We have the satisfaction of knowing that our labours have not been altogether inoperative. Our little publication has found its way into remote districts, and that in spite of difficulties, from the want of proper means of conveyance, which are unknown either in England or in Scotland. The desire of possessing it, created in the minds of the people, has enabled us to procure agents for its sale in villages where nothing of the kind was before known, thus laying the foundation of a literary taste, and creating an embryo bookseller, in every village where it finds its way. No helping hand has been stretched out to us in this enterprise. Our path has been crossed by the spirit of monopoly, and envy and jealousy would have rebuked us down, if they could. But we have maintained our ground; and standing on the commercial principle alone, we will be enabled to carry on the work we have begun--the creating a permanent and just literary taste in the minds of the people of Ireland.
One evident proof of the deficiency of literary energy in Ireland, is, that there is no type foundry in the country. Our printers have to send for their types either to England or Scotland: while, as a set-off to this, it is a fact, that though printing and type-founding were invented and carried to great perfection on the continent, yet Britain has outstripped the continent, either as to perfection of type-casting or beauty of printing. Though Glasgow be but a mere commercial city, yet the type foundry of the Wilsons, established there now nearly a century, was well known many years ago in Germany, as producing the most perfect specimens of type, especially Greek type, in the world. Edinburgh has also one or two type foundries, and several towns in England, as well as London, possess them. Now, if a very great and general demand for useful information were excited throughout Ireland, and a stir were given to literary enterprise, and printing called into active operation, we might see a type foundry established in Dublin, and native talent called into exercise, giving an impulse to the public mind, the beneficial results of which would only be rightly appreciated by another generation.

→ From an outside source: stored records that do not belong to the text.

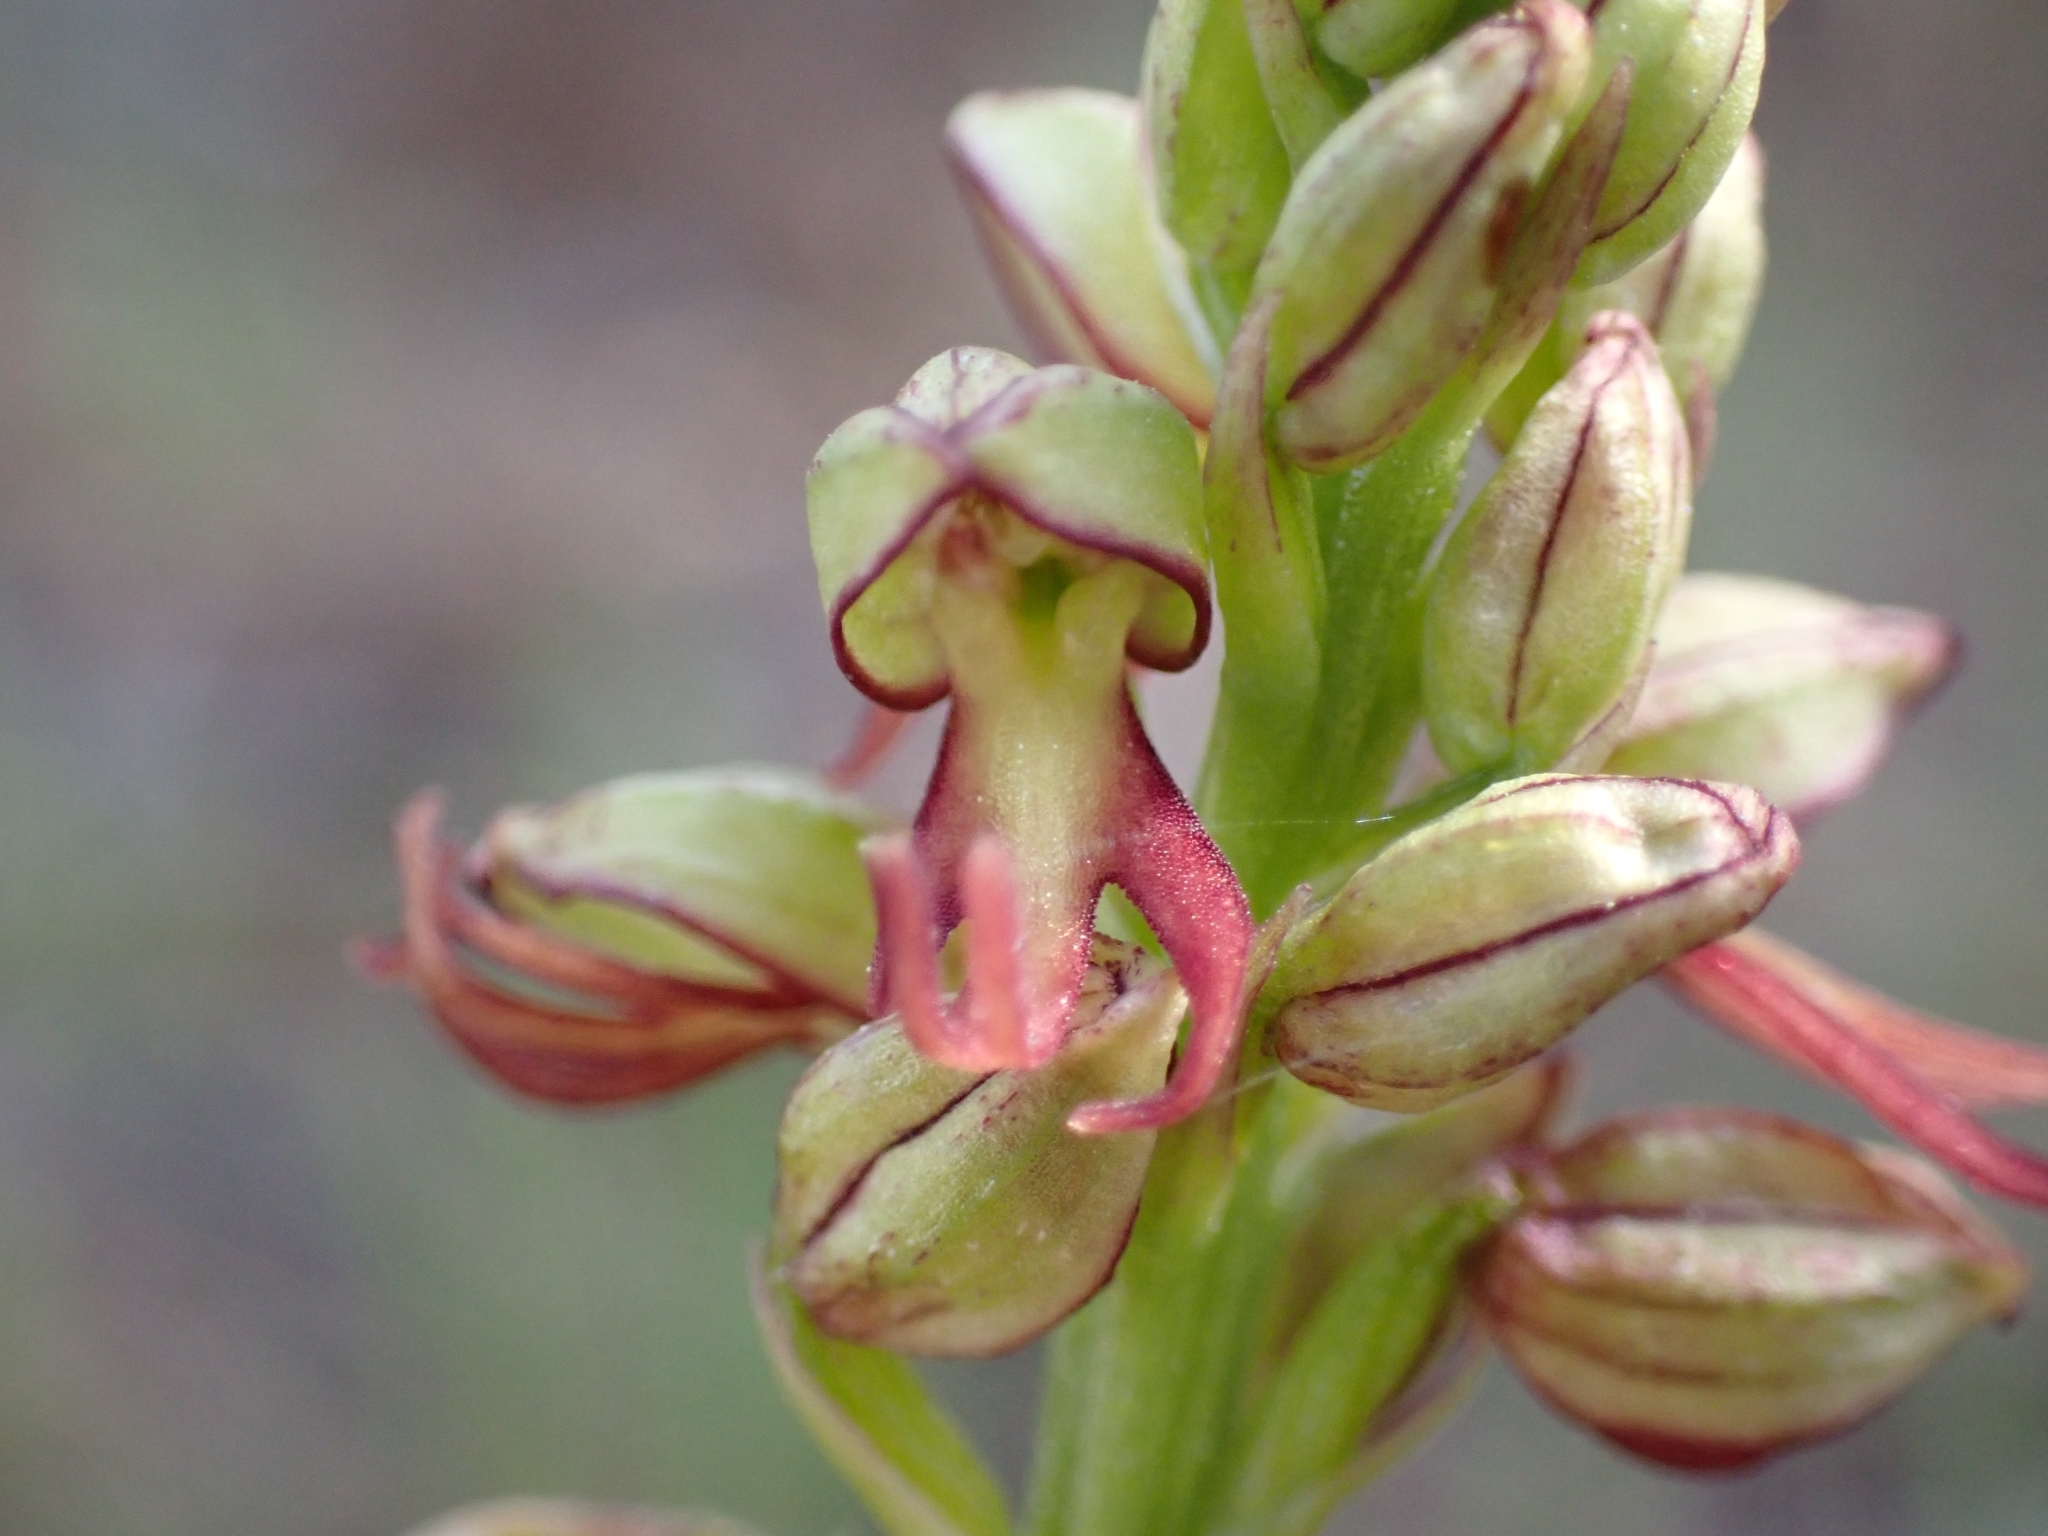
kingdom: Plantae
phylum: Tracheophyta
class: Liliopsida
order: Asparagales
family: Orchidaceae
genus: Orchis
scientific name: Orchis anthropophora
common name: Man orchid
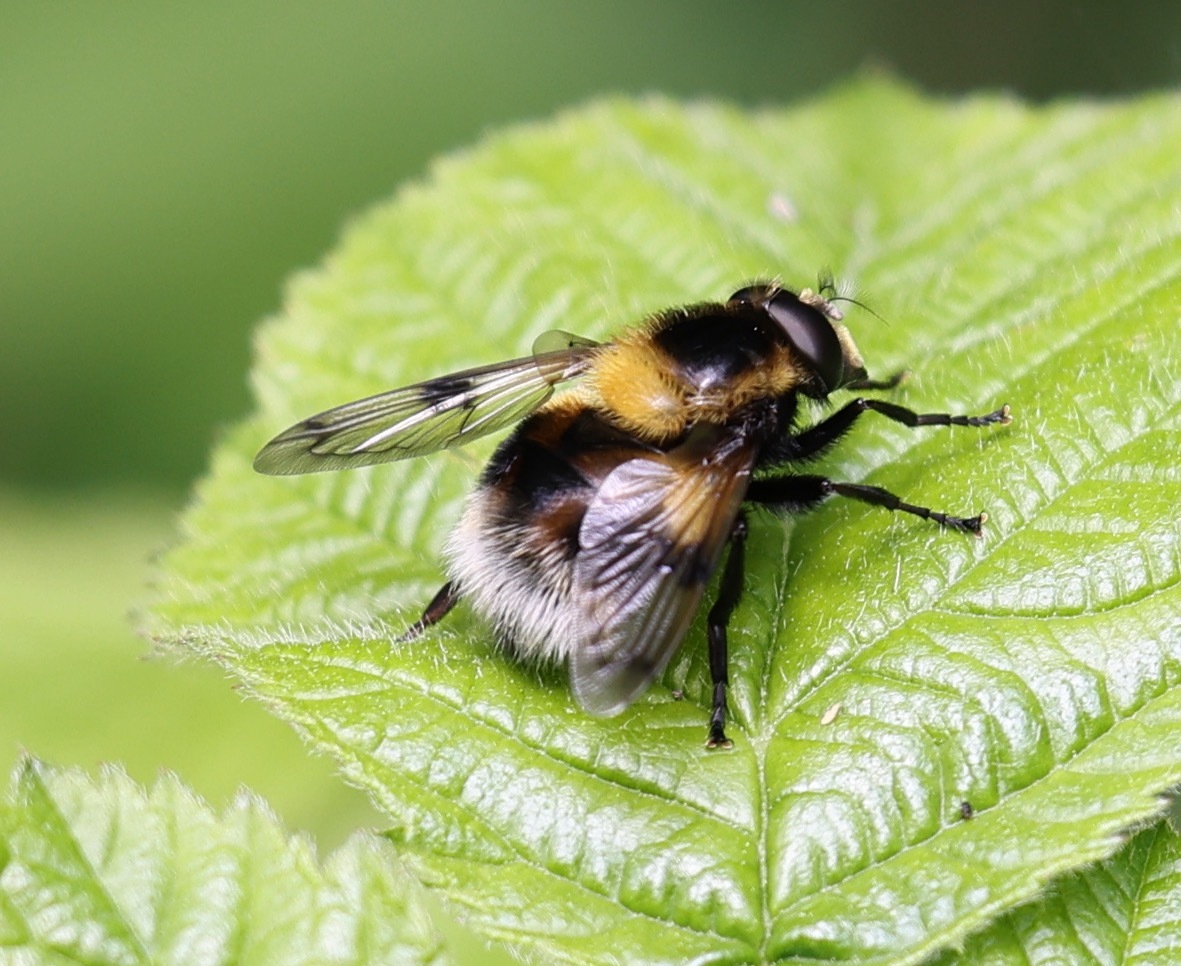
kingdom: Animalia
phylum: Arthropoda
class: Insecta
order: Diptera
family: Syrphidae
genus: Volucella
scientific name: Volucella bombylans
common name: Bumble bee hover fly
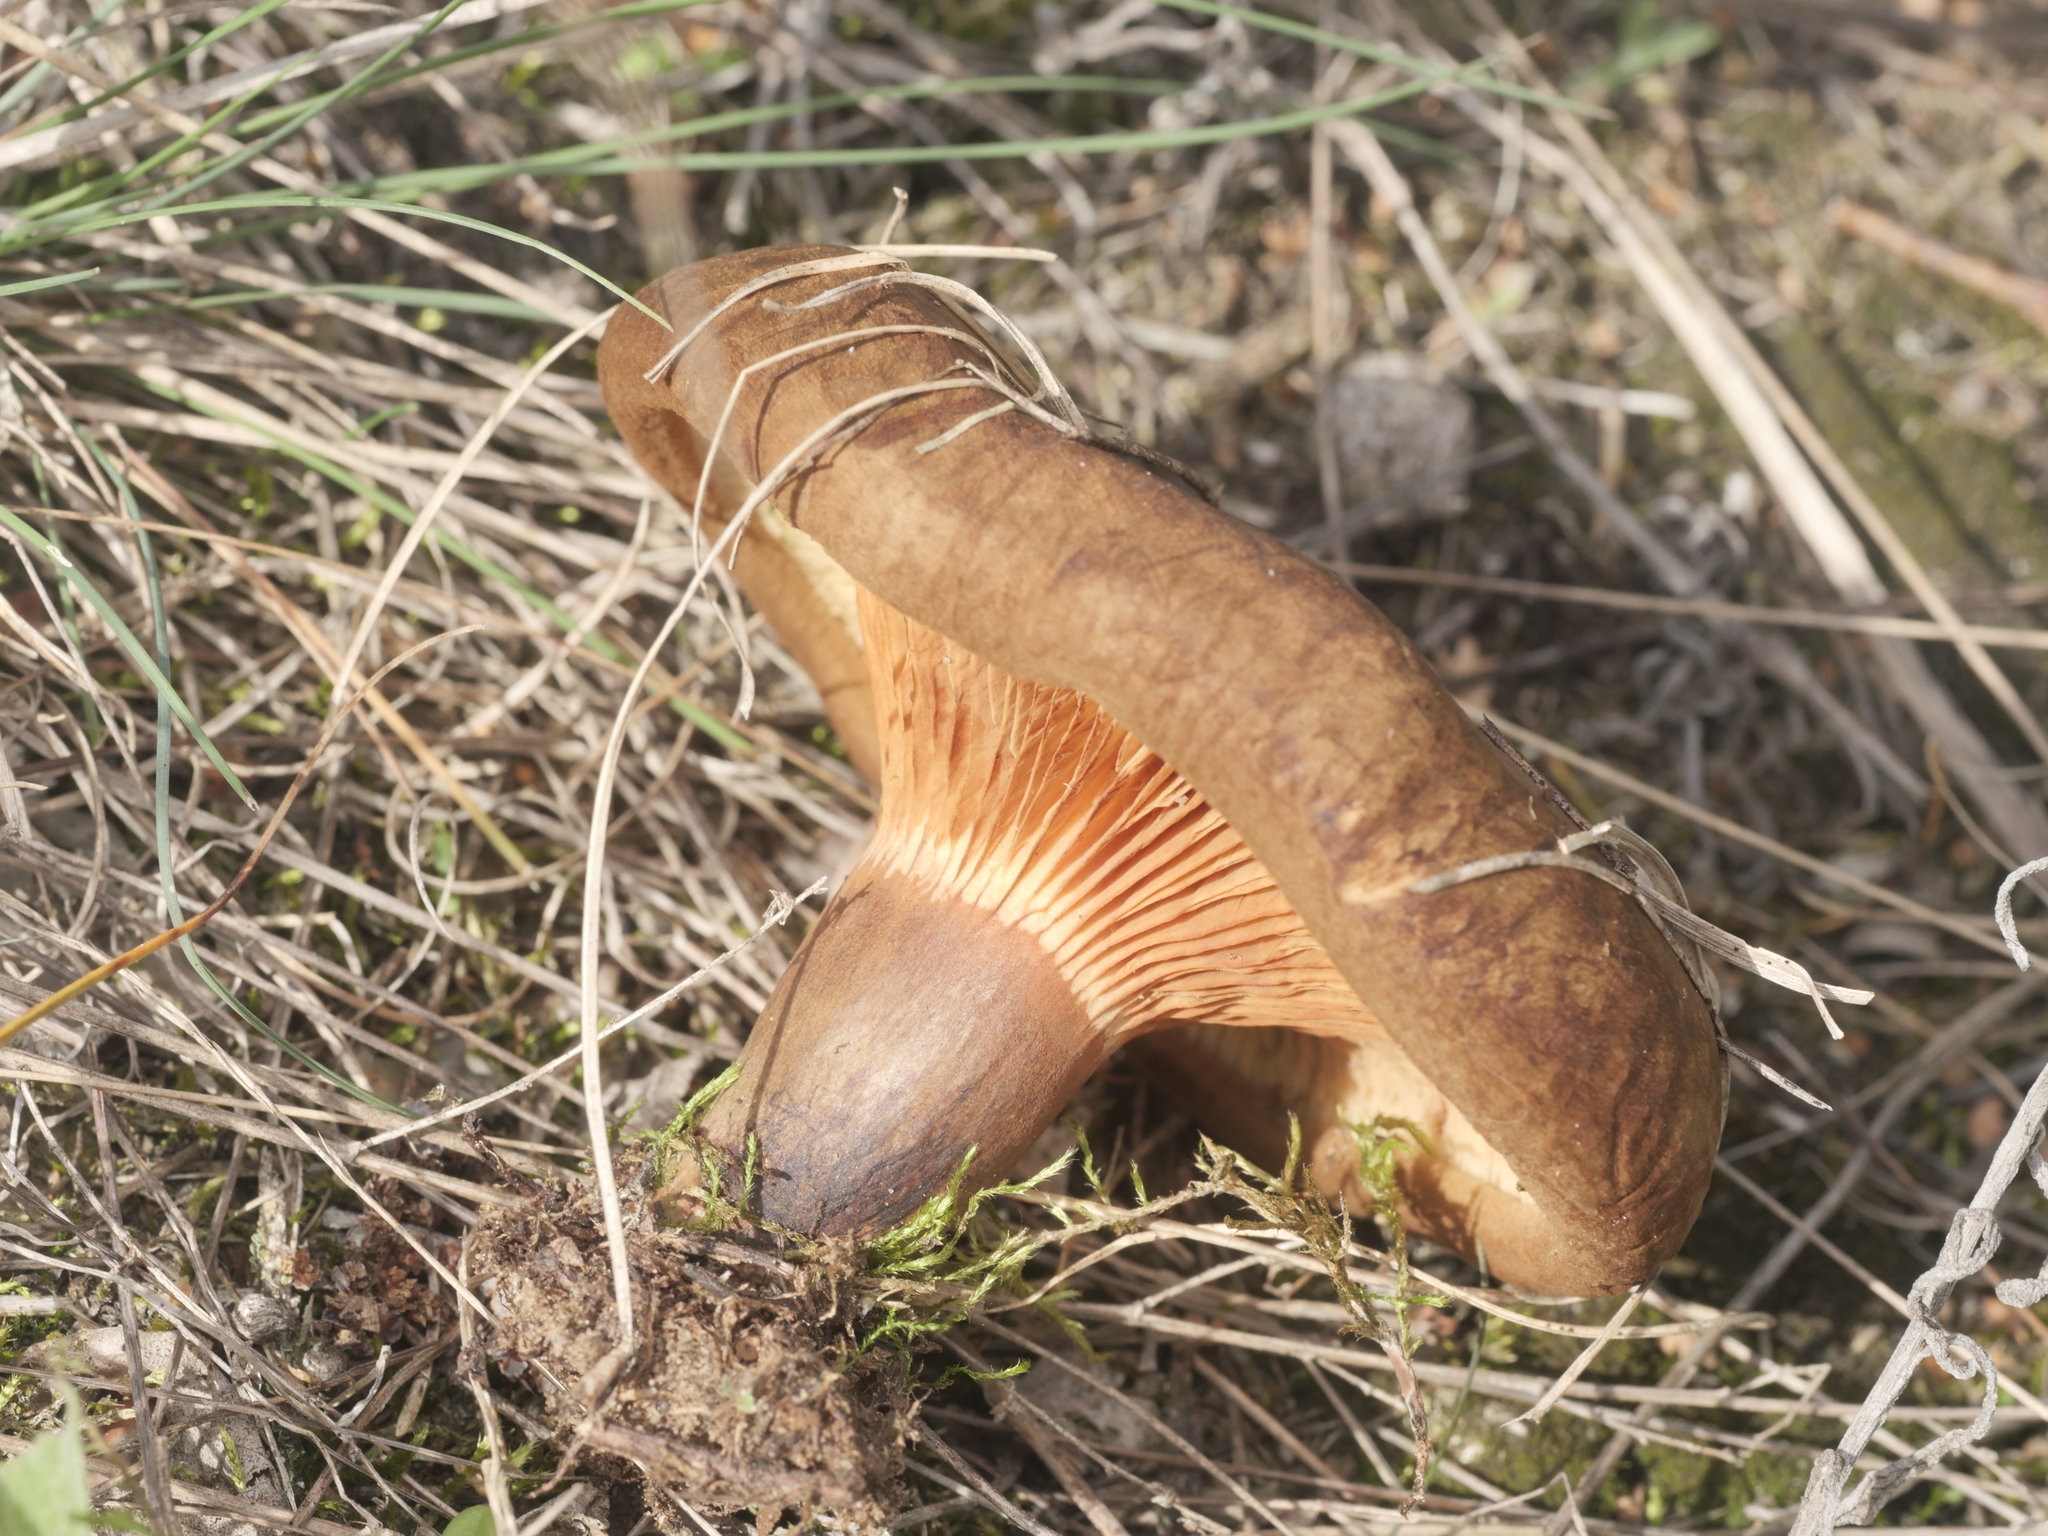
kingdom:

A great change has been manifesting itself of late, and which is rapidly progressing. There is more literary energy in Dublin at present than has been at any former period; and we trust the day is not far distant when the reproach of mental impotence will be wiped away, and the character of our countrymen be, that they are not merely acute, but informed, not merely imaginative, lively, witty, and droll, but intellectual, manly, tasteful, and refined.